3 – Laisser les femmes se faire confiance
« Les femmes ont moins de tolérance pour gérer l’ambiguïté, ce qui fait en sorte qu’elles hésitent plus à prendre des postes de direction », relève Geneviève Mottard, qui croit à la nécessité de véhiculer des messages positifs.
4 – Accompagner les femmes
Si Citigroup a récemment annoncé la nomination de Jane Fraser à sa tête, il y a encore un manque de modèles féminins dans la plupart des organisations. « Les femmes comme moi qui ont le privilège d’être dans des positions de haute direction doivent se faire un devoir d’être des modèles », affirme Geneviève Mottard.
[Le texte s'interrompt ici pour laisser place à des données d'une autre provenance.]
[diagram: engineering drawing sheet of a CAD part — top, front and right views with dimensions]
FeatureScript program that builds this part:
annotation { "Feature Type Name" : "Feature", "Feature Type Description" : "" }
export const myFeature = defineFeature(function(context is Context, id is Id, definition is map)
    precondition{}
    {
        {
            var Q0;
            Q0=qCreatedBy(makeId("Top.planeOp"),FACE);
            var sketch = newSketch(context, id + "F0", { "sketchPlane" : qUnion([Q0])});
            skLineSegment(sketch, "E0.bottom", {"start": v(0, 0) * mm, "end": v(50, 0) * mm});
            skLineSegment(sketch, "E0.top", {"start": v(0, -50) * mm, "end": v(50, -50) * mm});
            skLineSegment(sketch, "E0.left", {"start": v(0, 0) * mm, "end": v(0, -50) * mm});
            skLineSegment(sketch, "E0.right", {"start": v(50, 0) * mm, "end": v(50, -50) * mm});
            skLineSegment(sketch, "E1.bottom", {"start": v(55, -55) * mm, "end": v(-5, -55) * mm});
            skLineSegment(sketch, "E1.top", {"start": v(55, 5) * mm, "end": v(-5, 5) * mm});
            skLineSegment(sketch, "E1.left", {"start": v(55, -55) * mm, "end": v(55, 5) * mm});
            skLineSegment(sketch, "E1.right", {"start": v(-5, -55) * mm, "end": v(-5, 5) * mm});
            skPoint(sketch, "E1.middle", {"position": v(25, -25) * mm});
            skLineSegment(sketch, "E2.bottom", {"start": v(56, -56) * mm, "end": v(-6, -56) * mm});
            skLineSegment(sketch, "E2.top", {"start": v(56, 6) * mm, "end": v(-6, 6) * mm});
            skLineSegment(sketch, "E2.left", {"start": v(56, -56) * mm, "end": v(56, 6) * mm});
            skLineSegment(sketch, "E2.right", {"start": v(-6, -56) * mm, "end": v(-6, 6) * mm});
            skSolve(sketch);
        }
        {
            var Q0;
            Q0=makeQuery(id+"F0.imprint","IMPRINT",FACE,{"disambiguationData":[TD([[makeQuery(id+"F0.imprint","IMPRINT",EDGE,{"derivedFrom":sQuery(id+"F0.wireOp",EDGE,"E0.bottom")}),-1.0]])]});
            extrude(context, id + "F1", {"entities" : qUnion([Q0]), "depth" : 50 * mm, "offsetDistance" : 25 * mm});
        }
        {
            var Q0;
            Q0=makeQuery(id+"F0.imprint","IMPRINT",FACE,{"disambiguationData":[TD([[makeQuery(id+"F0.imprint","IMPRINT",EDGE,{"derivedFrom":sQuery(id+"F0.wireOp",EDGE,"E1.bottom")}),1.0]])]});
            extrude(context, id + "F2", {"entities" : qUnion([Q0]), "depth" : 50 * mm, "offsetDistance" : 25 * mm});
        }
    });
« Les femmes comme moi qui ont le privilège d’être dans des positions de haute direction doivent se faire un devoir d’être des modèles » - Geneviève Mottard
5 - Travailler sur l’image de l’industrie financière
« L’enjeu, c’est d’être capable de pouvoir bâtir des équipes diversifiées, d’intéresser les femmes aux métiers de gestionnaires et d’analystes », partage Maxime Ménard. Jarislowsky Fraser fait beaucoup d’efforts au niveau des universités pour intéresser les jeunes femmes à la finance. Geneviève Mottard relève que l’industrie financière a la réputation d’être très exigeante, et que beaucoup de jeunes femmes se posent la question de la possibilité de conjuguer un poste à responsabilité à des valeurs familiales.
« L’enjeu, c’est d’être capable de pouvoir bâtir des équipes diversifiées, d’intéresser les femmes aux métiers de gestionnaires et d’analystes », partage Maxime Ménard.
Plus de femmes à la tête des entreprises signifie qu’elles acquièrent un certain capital. Quelles relations entretiennent-elles avec leurs finances personnelles ?
Attention à ne pas tomber dans les stéréotypes, avertit Robert Dumas, qui insiste sur l’importance des facteurs générationnels et culturels. « À littératie financière équivalente, les besoins et les perspectives sont différents. L’homme va aller chercher l’enrichissement, la maximisation du rendement. La femme, c’est beaucoup plus la protection du noyau familial et du patrimoine, le long terme », partage-t-il.
D’après un sondage, 70% des femmes veulent investir dans des placements qui favorisent le développement durable, contribuant à redéfinir les critères de succès. Robert Dumas relève que dans les 18 derniers mois, plusieurs des plus grands investisseurs mondiaux ont décidé que le succès d’une organisation ne devrait pas se mesurer tous les trimestres, mais avec une perspective beaucoup plus longue. Selon lui, cette évolution est liée à l’essor des critères de responsabilité sociale, les ESG (Environnement Société Gouvernance).
Maxime Ménard juge la situation de l’ESG complexe, car les comportements de consommation tardent à s’aligner avec les critères d’investissement. « Il faut avoir le capital un peu plus patient, mais il faut aussi consommer de façon cohérente avec les objectifs qu’on donne à nos placements », résume Marie Grégoire, éditrice de Premières en Affaires.
« Il faut avoir le capital un peu plus patient, mais il faut aussi consommer de façon cohérente avec les objectifs qu’on donne à nos placements » - Marie Grégoire
À Robert Dumas souligne que prêteurs et investisseurs regardent de près la performance en termes de responsabilité sociale, si bien que l’accès au capital va être déterminé par la performance en termes de diversité ». Selon son analyse, « la diversité devient un avantage compétitif pour ceux qui l’utilisent » : un incitatif qui pourrait bien devenir le vecteur d’une réelle transformation sociale.